Member of parliament for Ho West constituency
- In office 7 January 2001 – 6 January 2005
- President: John Agyekum Kufour

Personal details
- Born: Francis Aggrey Agbotse 10 October 1944 Afram Plain North
- Died: 2 January 2021 (aged 76)
- Resting place: Kpedze, Volta Region
- Party: National Democratic Congress
- Occupation: Politician
- Profession: Lawyer

= Francis Aggrey Agbotse =

Ghanaian politician

Francis Aggrey Agbotse is a Ghanaian politician and a member of the National Democratic Congress. He was the Member of Parliament in the Volta Region for the Ho-West constituency in the fourth parliament of the fourth Republic of Ghana.

== Early life and education ==
He attained a bachelor's degree and an academic major in sociology.

== Career ==
Agbotse is a Ghanaian lawyer.

== Political career ==
Agboste is a member of National Democratic Congress. Agbotse catalogued some of his achievements as improving on basic school infrastructure in the area, including the provision of library books which was worth 60 million cedis each to seven Senior Secondary Schools and the Amedzofe Teacher Training from his MPs Common Fund and other sources.

He then further listed other projects as the provision of electricity to most communities in the Volta Region and the provision of boreholes to 75 Guinea worm endemic communities at a cost of 326,000 dollars with support from Rotary International and some road projects.

During the 1996 Ghanaian General Elections, He polled 34,581 votes out of the 36,156 valid votes cast representing 95.60% over Victoria Yaa Boahene of the Convention People's Party who polled 1,284 votes representing 3.55% and Seth Kofi Bonso of the People's National Congress who polled 291 votes representing 0.80%.

=== 2000 Elections ===
Agbotse was elected as the member of parliament for the Ho West constituency in the 2000 Ghanaian general elections. He won the elections on the ticket of the National Democratic Congress.

His constituency was a part of the 17 parliamentary seats out of 19 seats won by the National Democratic Congress in that election for the Volta Region. The National Democratic Congress won a minority total of 92 parliamentary seats out of 200 seats in the 3rd parliament of the 4th republic of Ghana.

He was elected with 22,991 votes out of 29,548 total valid votes cast. This was equivalent to 78.1% of the total valid votes cast. He was elected over E. Kafui Asem of the Convention People's Party, Grace Adinyira of the National Reformed Party and John Von Backustein of the New Patriotic Party. These obtained 4,377, 1,471 and 596 votes respectively out of the total valid votes cast. These were equivalent to 14.9%, 5.0% and 2.0% respectively of total valid votes cast.

=== 2004 Elections ===
He was elected as the Member of parliament for the Ho-West constituency in the Volta Region of Ghana for the first time in the 2004 Ghanaian general elections.

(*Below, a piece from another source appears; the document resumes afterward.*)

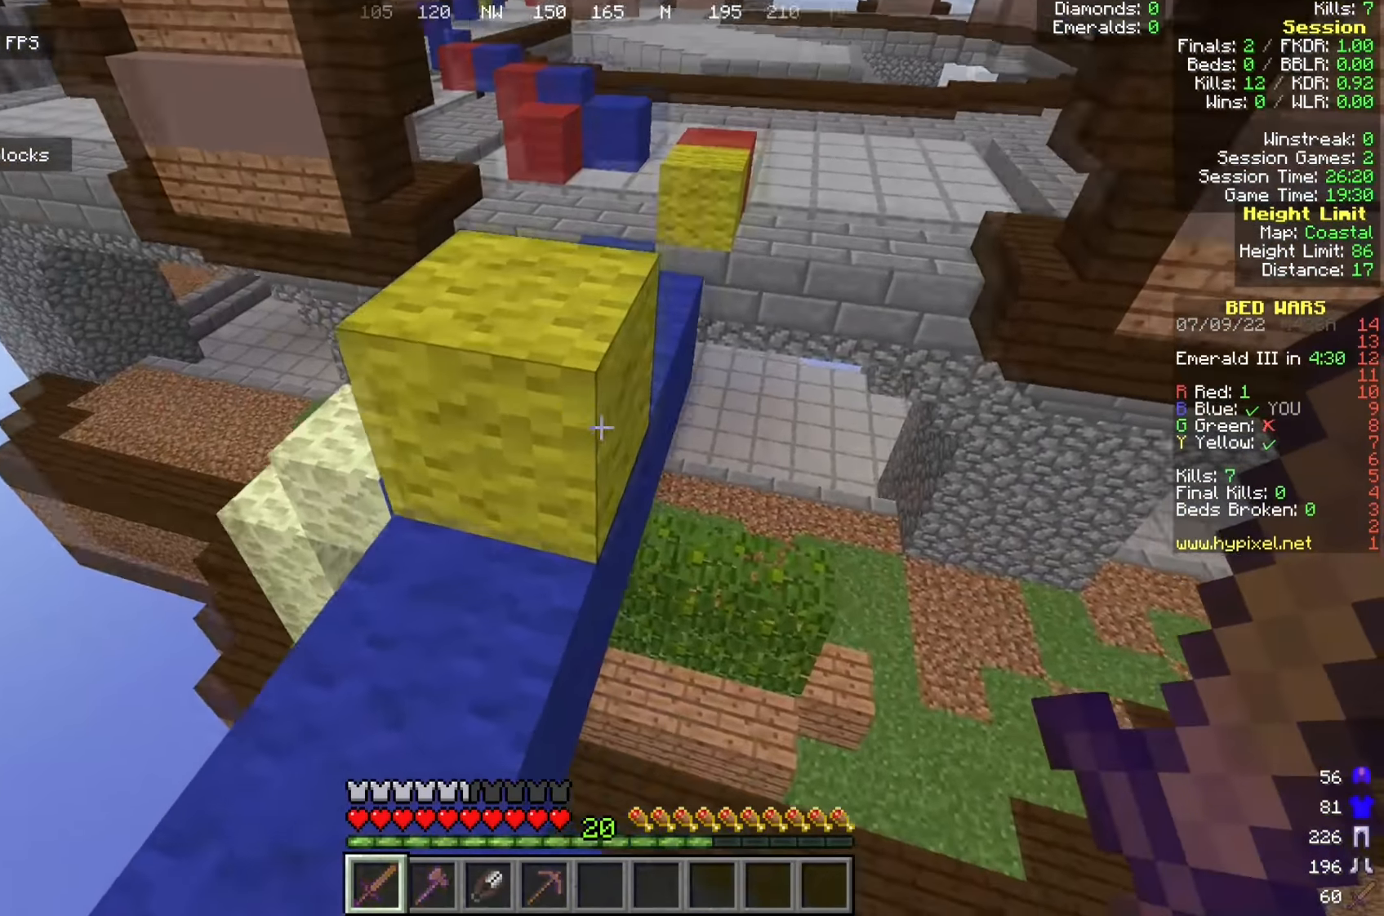
{"keys": ["w"], "mouse": [], "events": [[159, "a", "up"], [259, "d", "down"], [375, "d", "up"]]}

He won the election with 26,065 votes out of 31,602 total valid votes and became the member of parliament for the Ho-West constituency in the 4th parliament of the 4th republic of Ghana. He was elected over Elizabeth Akua Ohene of the New Patriotic Party and Ellah Nancy Sifa of the Every Ghanaian Living Everywhere party.

These obtained 5,346 votes and 191 votes out of the total valid votes cast. These were equivalent to 16.9% and 0.6% of the total valid votes cast. His constituency was a part of the 20 constituencies won by the National Democratic Congress in the Greater Accra region in that elections.

In all, the National Democratic Congress won a total 94 parliamentary seats in the 4th parliament of the 4th republic of Ghana.

== Personal life ==
He is a Christian.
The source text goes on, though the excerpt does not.